Description of the task
Exact repetition, pictures omitted: give every record below again.

Extracted records:
=-=-=
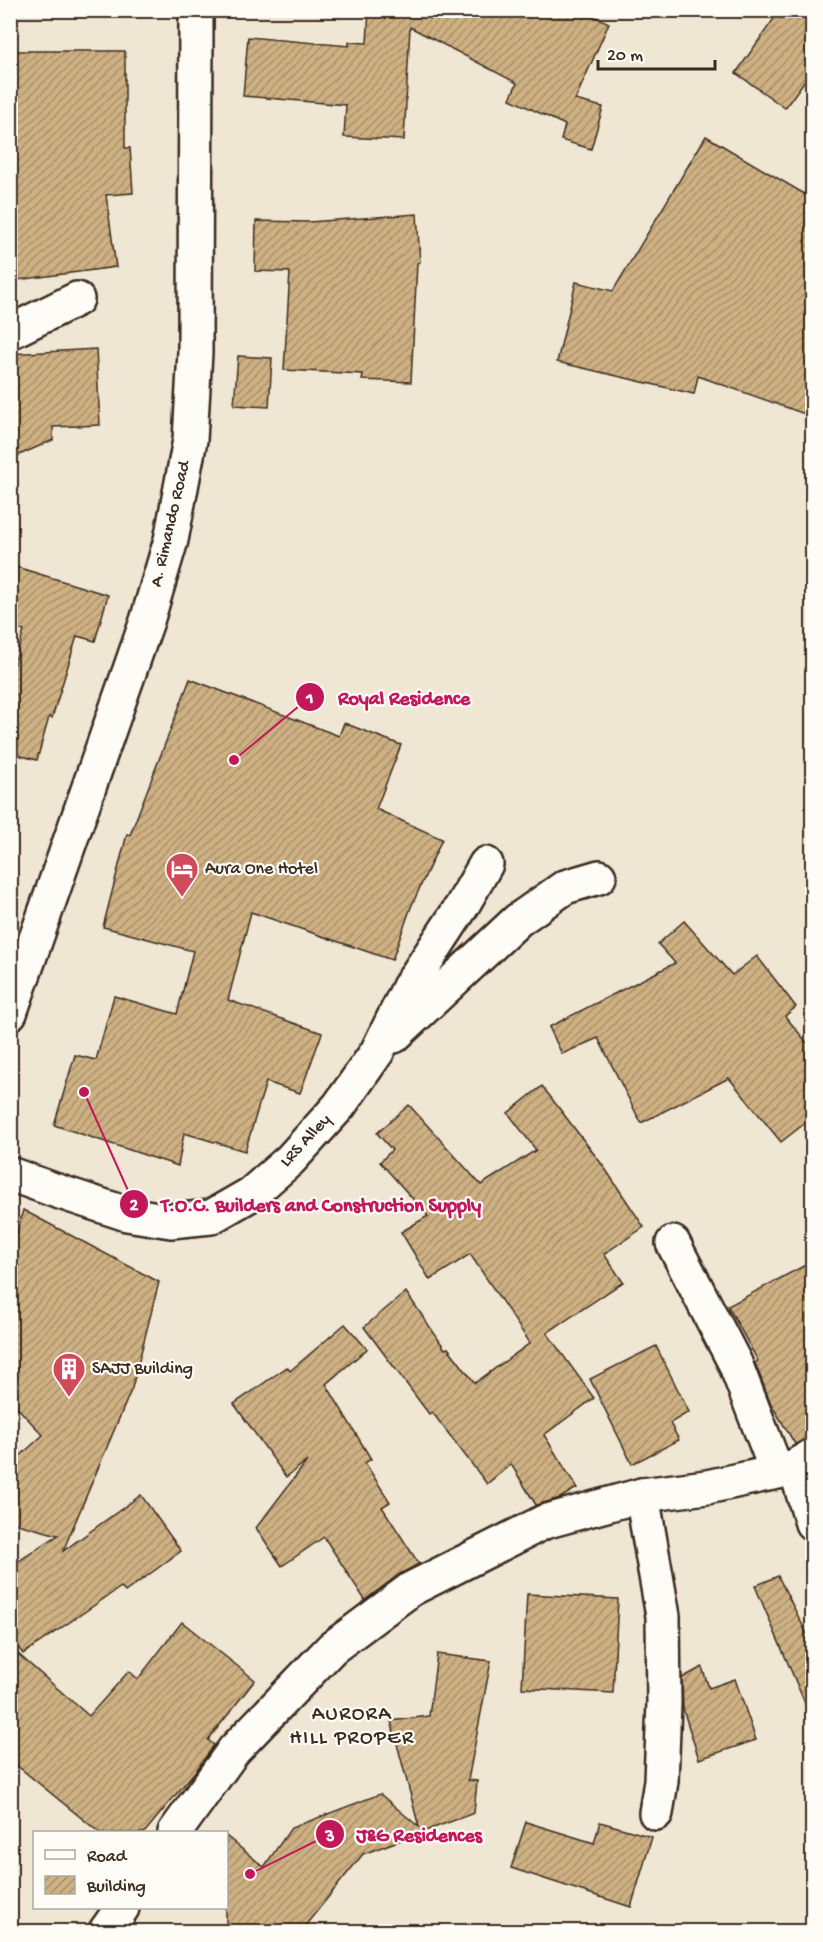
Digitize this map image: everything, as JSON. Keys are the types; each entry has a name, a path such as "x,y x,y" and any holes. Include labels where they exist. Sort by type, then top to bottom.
{"main road":[{"name":"A. Rimando Road","path":"10,1013 147,621 171,540 180,496 190,440 195,352 196,10"},
{"path":"10,332 77,299"},
{"name":"LRS Alley","path":"10,1174 127,1214 171,1221 211,1217 251,1194 290,1160 339,1106 377,1052 410,987 486,864"},
{"name":"LRS Alley","path":"377,1052 518,920 565,887 599,877"},
{"path":"673,1243 735,1363 795,1465 813,1523"},
{"path":"177,1831 234,1750 332,1648 411,1589 544,1522 642,1495 706,1487 795,1465"},
{"path":"642,1495 663,1616 661,1781 657,1813"},
{"path":"105,1932 121,1909"}],"building":[{"path":"369,10 581,10 609,23 575,100 603,107 591,149 561,140 565,125 510,99 517,83 410,27 404,140 344,137 346,105 243,96 248,37 349,46 349,42 367,43"},
{"path":"780,10 813,10 813,69 785,108 736,73"},
{"path":"10,51 125,51 125,148 130,148 133,193 106,195 116,267 10,281"},
{"path":"706,136 813,199 813,417 698,376 694,394 557,362 576,282 613,291"},
{"path":"417,214 420,262 417,263 411,382 362,380 363,374 284,370 290,272 255,271 256,221 309,222"},
{"path":"96,349 100,425 53,427 53,440 10,459 10,354"},
{"path":"238,356 272,358 269,407 234,405"},
{"path":"10,565 108,595 95,641 77,636 37,760 10,753 10,677 24,631 10,626"},
{"path":"190,679 339,736 344,723 401,745 376,809 442,839 411,907 392,960 251,912 228,1000 322,1033 300,1093 266,1082 245,1151 184,1133 178,1166 54,1125 75,1055 96,1060 114,996 177,1014 193,951 103,927 127,834 130,835"},
{"path":"684,921 732,975 757,956 796,1007 785,1016 813,1050 813,1117 781,1142 729,1078 641,1123 598,1038 562,1054 549,1027 675,963 658,944"},
{"path":"542,1086 604,1167 644,1227 604,1254 623,1282 547,1333 594,1398 544,1435 577,1488 560,1498 536,1505 511,1464 487,1484 432,1412 429,1414 364,1327 406,1292 445,1349 448,1348 475,1383 530,1343 470,1254 430,1280 401,1232 428,1216 380,1162 392,1150 377,1133 409,1105 481,1185 536,1150 508,1113"},
{"path":"23,1210 159,1282 132,1388 63,1551 141,1495 181,1551 125,1592 121,1587 23,1654 10,1636 10,1567 58,1535 10,1522 10,1465 43,1435 10,1400 10,1259"},
{"path":"813,1261 813,1437 795,1444 771,1404 755,1363 758,1361 728,1306"},
{"path":"345,1324 367,1349 326,1384 371,1459 365,1463 390,1502 382,1507 419,1564 400,1574 365,1600 324,1537 282,1566 256,1528 307,1461 286,1477 234,1404 287,1367 290,1371"},
{"path":"656,1346 689,1412 670,1423 679,1440 632,1464 590,1379"},
{"path":"778,1576 813,1646 813,1722 755,1586"},
{"path":"527,1594 618,1599 613,1693 522,1688"},
{"path":"182,1622 255,1680 208,1740 214,1745 198,1768 146,1831 98,1831 10,1760 10,1647 89,1716 129,1671 138,1679"},
{"path":"437,1654 491,1661 468,1780 477,1781 474,1813 363,1854 300,1932 226,1932 228,1838 264,1867 291,1828 380,1794 419,1827 391,1721 429,1716"},
{"path":"702,1667 709,1688 735,1679 756,1740 699,1759 683,1709 682,1678"},
{"path":"526,1822 594,1843 600,1822 652,1837 631,1907 511,1868"}],"place":[{"name":"Royal Residence","path":"234,760"},
{"name":"Aura One Hotel","path":"182,898"},
{"name":"T.O.C. Builders and Construction Supply","path":"84,1092"},
{"name":"SAJJ Building","path":"69,1398"},
{"name":"J&G Residences","path":"250,1874"}],"district":[{"name":"AURORA HILL PROPER","path":"352,1727"}]}
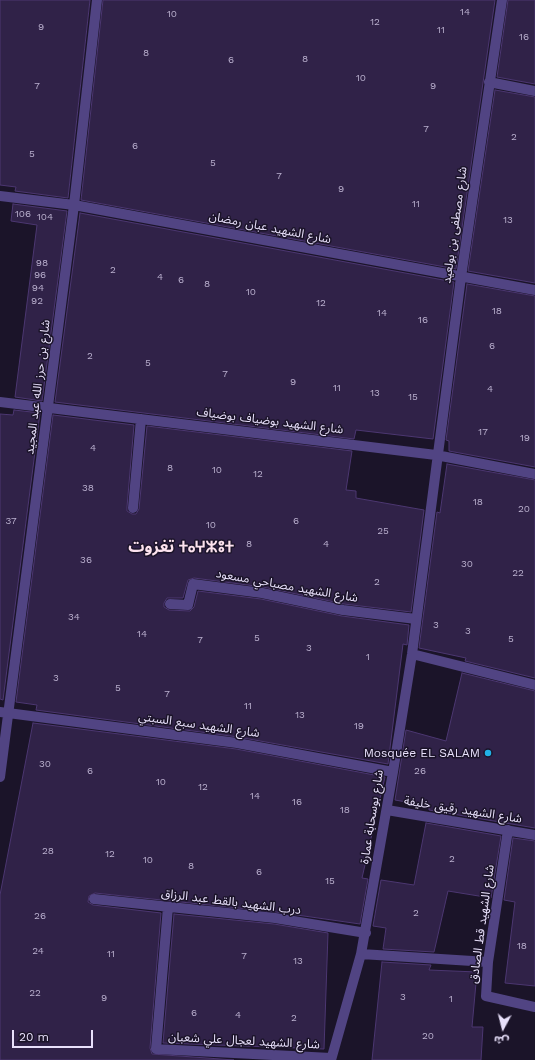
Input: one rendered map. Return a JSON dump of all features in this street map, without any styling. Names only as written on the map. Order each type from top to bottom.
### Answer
[{"type":"street","name":"شارع بن حرز الله عبد المجيد","points":[[0,777],[5,712],[48,408],[74,205],[97,0]]},
{"type":"street","name":"شارع مصطفى بن بولعيد","points":[[436,455],[502,0]]},
{"type":"street","points":[[489,82],[535,91]]},
{"type":"street","name":"شارع الشهيد عبان رمضان","points":[[0,196],[74,205],[535,290]]},
{"type":"street","name":"شارع الشهيد بوضياف بوضياف","points":[[0,402],[436,455],[535,474]]},
{"type":"street","points":[[132,508],[141,419]]},
{"type":"street","name":"شارع بوسحابة عمارة","points":[[331,1059],[366,933],[412,654],[436,455]]},
{"type":"street","name":"شارع الشهيد مصباحي مسعود","points":[[170,604],[188,605],[193,584],[262,593],[343,610],[416,619]]},
{"type":"street","points":[[412,654],[535,684]]},
{"type":"street","name":"شارع الشهيد سبع السبتي","points":[[5,712],[237,743],[393,772]]},
{"type":"street","name":"شارع الشهيد رقيق خليفة","points":[[387,810],[535,835]]},
{"type":"street","name":"شارع الشهيد قط الصادق","points":[[508,830],[488,962],[486,996],[535,1007]]},
{"type":"street","name":"درب الشهيد بالقط عبد الرزاق","points":[[94,899],[275,918],[366,933]]},
{"type":"street","name":"شارع الشهيد لعجال علي شعبان","points":[[168,907],[156,1049],[331,1059]]},
{"type":"street","points":[[361,954],[488,962]]},
{"type":"building","points":[[0,0],[90,0],[68,198],[15,191],[16,187],[0,185]]},
{"type":"building","points":[[103,0],[495,0],[456,269],[81,200]]},
{"type":"building","points":[[508,0],[535,0],[535,84],[497,77]]},
{"type":"building","points":[[495,90],[535,97],[535,283],[468,271]]},
{"type":"building","points":[[13,204],[67,211],[42,401],[15,397],[37,225],[11,221]]},
{"type":"building","points":[[80,213],[454,282],[433,439],[356,430],[354,439],[55,402]]},
{"type":"building","points":[[467,284],[535,296],[535,467],[449,451],[449,441],[446,440]]},
{"type":"building","points":[[14,410],[40,413],[3,700],[0,699],[0,414],[13,415]]},
{"type":"building","points":[[53,415],[134,425],[127,507],[127,511],[132,514],[136,514],[139,509],[147,426],[352,451],[346,490],[356,491],[356,498],[424,510],[411,612],[344,604],[263,587],[194,578],[188,580],[183,598],[167,598],[164,603],[164,607],[169,610],[190,611],[194,607],[198,591],[261,599],[342,616],[409,625],[407,645],[403,644],[388,764],[238,737],[36,710],[37,705],[16,702]]},
{"type":"building","points":[[447,464],[535,480],[535,678],[465,661],[466,658],[419,648],[437,512],[440,513]]},
{"type":"building","name":"Mosquée EL SALAM","points":[[462,673],[535,691],[535,828],[429,810],[429,806],[395,800],[406,730],[446,741]]},
{"type":"building","points":[[33,723],[236,749],[385,777],[362,878],[368,879],[360,924],[276,912],[95,893],[89,896],[88,902],[93,905],[161,913],[150,1048],[152,1054],[234,1060],[0,1060],[0,895]]},
{"type":"building","points":[[426,823],[501,836],[491,898],[448,891],[434,952],[383,949],[386,928],[373,926],[381,880],[414,885]]},
{"type":"building","points":[[513,838],[535,841],[535,986],[505,983],[515,902],[504,900]]},
{"type":"building","points":[[174,914],[274,924],[328,933],[324,1049],[163,1043]]},
{"type":"building","points":[[382,962],[431,965],[429,970],[477,972],[472,1027],[483,1027],[481,1060],[372,1060]]},
{"type":"place","name":"Mosquée EL SALAM","points":[[488,753]]},
{"type":"district","name":"تغزوت ⵜⴰⵖⵣⵓⵜ","points":[[181,547]]}]
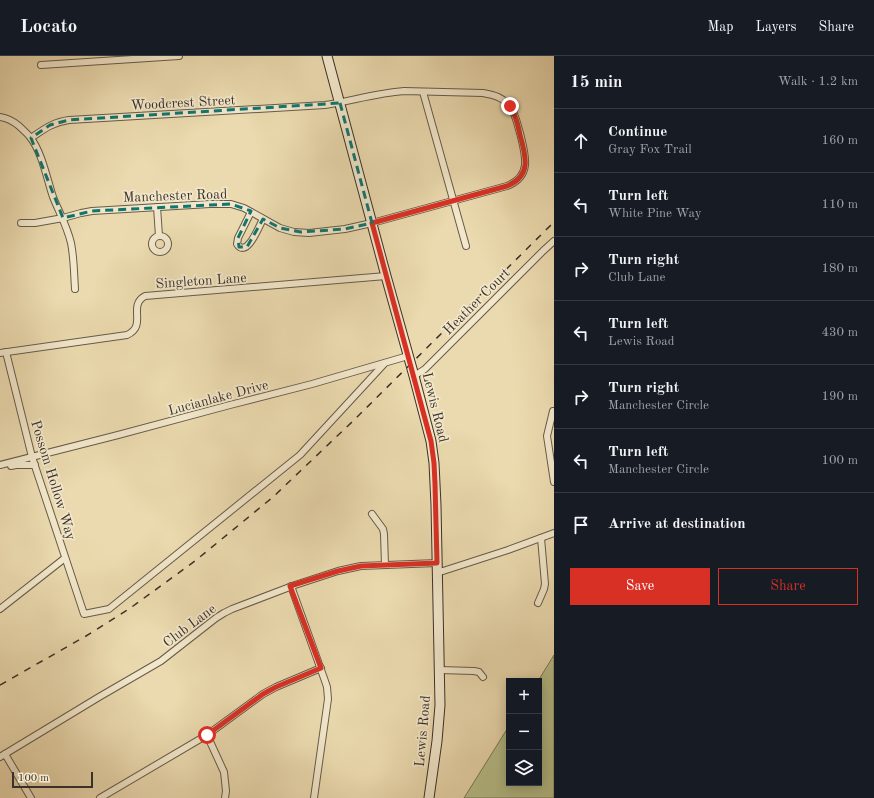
=-=-=
Solution to the exercise
Digitize this map image: everything, as JSON. Keys are the types; each entry has a name, a path such as "x,y x,y" and any holes. Include labels where they exist. Sort by type, then top to bottom.
{"main road":[{"name":"A. Rimando Road","path":"10,1013 147,621 171,540 180,496 190,440 195,352 196,10"},
{"path":"10,332 77,299"},
{"name":"LRS Alley","path":"10,1174 127,1214 171,1221 211,1217 251,1194 290,1160 339,1106 377,1052 410,987 486,864"},
{"name":"LRS Alley","path":"377,1052 518,920 565,887 599,877"},
{"path":"673,1243 735,1363 795,1465 813,1523"},
{"path":"177,1831 234,1750 332,1648 411,1589 544,1522 642,1495 706,1487 795,1465"},
{"path":"642,1495 663,1616 661,1781 657,1813"},
{"path":"105,1932 121,1909"}],"building":[{"path":"369,10 581,10 609,23 575,100 603,107 591,149 561,140 565,125 510,99 517,83 410,27 404,140 344,137 346,105 243,96 248,37 349,46 349,42 367,43"},
{"path":"780,10 813,10 813,69 785,108 736,73"},
{"path":"10,51 125,51 125,148 130,148 133,193 106,195 116,267 10,281"},
{"path":"706,136 813,199 813,417 698,376 694,394 557,362 576,282 613,291"},
{"path":"417,214 420,262 417,263 411,382 362,380 363,374 284,370 290,272 255,271 256,221 309,222"},
{"path":"96,349 100,425 53,427 53,440 10,459 10,354"},
{"path":"238,356 272,358 269,407 234,405"},
{"path":"10,565 108,595 95,641 77,636 37,760 10,753 10,677 24,631 10,626"},
{"path":"190,679 339,736 344,723 401,745 376,809 442,839 411,907 392,960 251,912 228,1000 322,1033 300,1093 266,1082 245,1151 184,1133 178,1166 54,1125 75,1055 96,1060 114,996 177,1014 193,951 103,927 127,834 130,835"},
{"path":"684,921 732,975 757,956 796,1007 785,1016 813,1050 813,1117 781,1142 729,1078 641,1123 598,1038 562,1054 549,1027 675,963 658,944"},
{"path":"542,1086 604,1167 644,1227 604,1254 623,1282 547,1333 594,1398 544,1435 577,1488 560,1498 536,1505 511,1464 487,1484 432,1412 429,1414 364,1327 406,1292 445,1349 448,1348 475,1383 530,1343 470,1254 430,1280 401,1232 428,1216 380,1162 392,1150 377,1133 409,1105 481,1185 536,1150 508,1113"},
{"path":"23,1210 159,1282 132,1388 63,1551 141,1495 181,1551 125,1592 121,1587 23,1654 10,1636 10,1567 58,1535 10,1522 10,1465 43,1435 10,1400 10,1259"},
{"path":"813,1261 813,1437 795,1444 771,1404 755,1363 758,1361 728,1306"},
{"path":"345,1324 367,1349 326,1384 371,1459 365,1463 390,1502 382,1507 419,1564 400,1574 365,1600 324,1537 282,1566 256,1528 307,1461 286,1477 234,1404 287,1367 290,1371"},
{"path":"656,1346 689,1412 670,1423 679,1440 632,1464 590,1379"},
{"path":"778,1576 813,1646 813,1722 755,1586"},
{"path":"527,1594 618,1599 613,1693 522,1688"},
{"path":"182,1622 255,1680 208,1740 214,1745 198,1768 146,1831 98,1831 10,1760 10,1647 89,1716 129,1671 138,1679"},
{"path":"437,1654 491,1661 468,1780 477,1781 474,1813 363,1854 300,1932 226,1932 228,1838 264,1867 291,1828 380,1794 419,1827 391,1721 429,1716"},
{"path":"702,1667 709,1688 735,1679 756,1740 699,1759 683,1709 682,1678"},
{"path":"526,1822 594,1843 600,1822 652,1837 631,1907 511,1868"}],"place":[{"name":"Royal Residence","path":"234,760"},
{"name":"Aura One Hotel","path":"182,898"},
{"name":"T.O.C. Builders and Construction Supply","path":"84,1092"},
{"name":"SAJJ Building","path":"69,1398"},
{"name":"J&G Residences","path":"250,1874"}],"district":[{"name":"AURORA HILL PROPER","path":"352,1727"}]}
Input: one rendered map. Return a JSON dump of all features in this street map, without any styling. Names only as written on the map. Order each type from top to bottom.
### Answer
[{"type":"street","name":"شارع بن حرز الله عبد المجيد","points":[[0,777],[5,712],[48,408],[74,205],[97,0]]},
{"type":"street","name":"شارع مصطفى بن بولعيد","points":[[436,455],[502,0]]},
{"type":"street","points":[[489,82],[535,91]]},
{"type":"street","name":"شارع الشهيد عبان رمضان","points":[[0,196],[74,205],[535,290]]},
{"type":"street","name":"شارع الشهيد بوضياف بوضياف","points":[[0,402],[436,455],[535,474]]},
{"type":"street","points":[[132,508],[141,419]]},
{"type":"street","name":"شارع بوسحابة عمارة","points":[[331,1059],[366,933],[412,654],[436,455]]},
{"type":"street","name":"شارع الشهيد مصباحي مسعود","points":[[170,604],[188,605],[193,584],[262,593],[343,610],[416,619]]},
{"type":"street","points":[[412,654],[535,684]]},
{"type":"street","name":"شارع الشهيد سبع السبتي","points":[[5,712],[237,743],[393,772]]},
{"type":"street","name":"شارع الشهيد رقيق خليفة","points":[[387,810],[535,835]]},
{"type":"street","name":"شارع الشهيد قط الصادق","points":[[508,830],[488,962],[486,996],[535,1007]]},
{"type":"street","name":"درب الشهيد بالقط عبد الرزاق","points":[[94,899],[275,918],[366,933]]},
{"type":"street","name":"شارع الشهيد لعجال علي شعبان","points":[[168,907],[156,1049],[331,1059]]},
{"type":"street","points":[[361,954],[488,962]]},
{"type":"building","points":[[0,0],[90,0],[68,198],[15,191],[16,187],[0,185]]},
{"type":"building","points":[[103,0],[495,0],[456,269],[81,200]]},
{"type":"building","points":[[508,0],[535,0],[535,84],[497,77]]},
{"type":"building","points":[[495,90],[535,97],[535,283],[468,271]]},
{"type":"building","points":[[13,204],[67,211],[42,401],[15,397],[37,225],[11,221]]},
{"type":"building","points":[[80,213],[454,282],[433,439],[356,430],[354,439],[55,402]]},
{"type":"building","points":[[467,284],[535,296],[535,467],[449,451],[449,441],[446,440]]},
{"type":"building","points":[[14,410],[40,413],[3,700],[0,699],[0,414],[13,415]]},
{"type":"building","points":[[53,415],[134,425],[127,507],[127,511],[132,514],[136,514],[139,509],[147,426],[352,451],[346,490],[356,491],[356,498],[424,510],[411,612],[344,604],[263,587],[194,578],[188,580],[183,598],[167,598],[164,603],[164,607],[169,610],[190,611],[194,607],[198,591],[261,599],[342,616],[409,625],[407,645],[403,644],[388,764],[238,737],[36,710],[37,705],[16,702]]},
{"type":"building","points":[[447,464],[535,480],[535,678],[465,661],[466,658],[419,648],[437,512],[440,513]]},
{"type":"building","name":"Mosquée EL SALAM","points":[[462,673],[535,691],[535,828],[429,810],[429,806],[395,800],[406,730],[446,741]]},
{"type":"building","points":[[33,723],[236,749],[385,777],[362,878],[368,879],[360,924],[276,912],[95,893],[89,896],[88,902],[93,905],[161,913],[150,1048],[152,1054],[234,1060],[0,1060],[0,895]]},
{"type":"building","points":[[426,823],[501,836],[491,898],[448,891],[434,952],[383,949],[386,928],[373,926],[381,880],[414,885]]},
{"type":"building","points":[[513,838],[535,841],[535,986],[505,983],[515,902],[504,900]]},
{"type":"building","points":[[174,914],[274,924],[328,933],[324,1049],[163,1043]]},
{"type":"building","points":[[382,962],[431,965],[429,970],[477,972],[472,1027],[483,1027],[481,1060],[372,1060]]},
{"type":"place","name":"Mosquée EL SALAM","points":[[488,753]]},
{"type":"district","name":"تغزوت ⵜⴰⵖⵣⵓⵜ","points":[[181,547]]}]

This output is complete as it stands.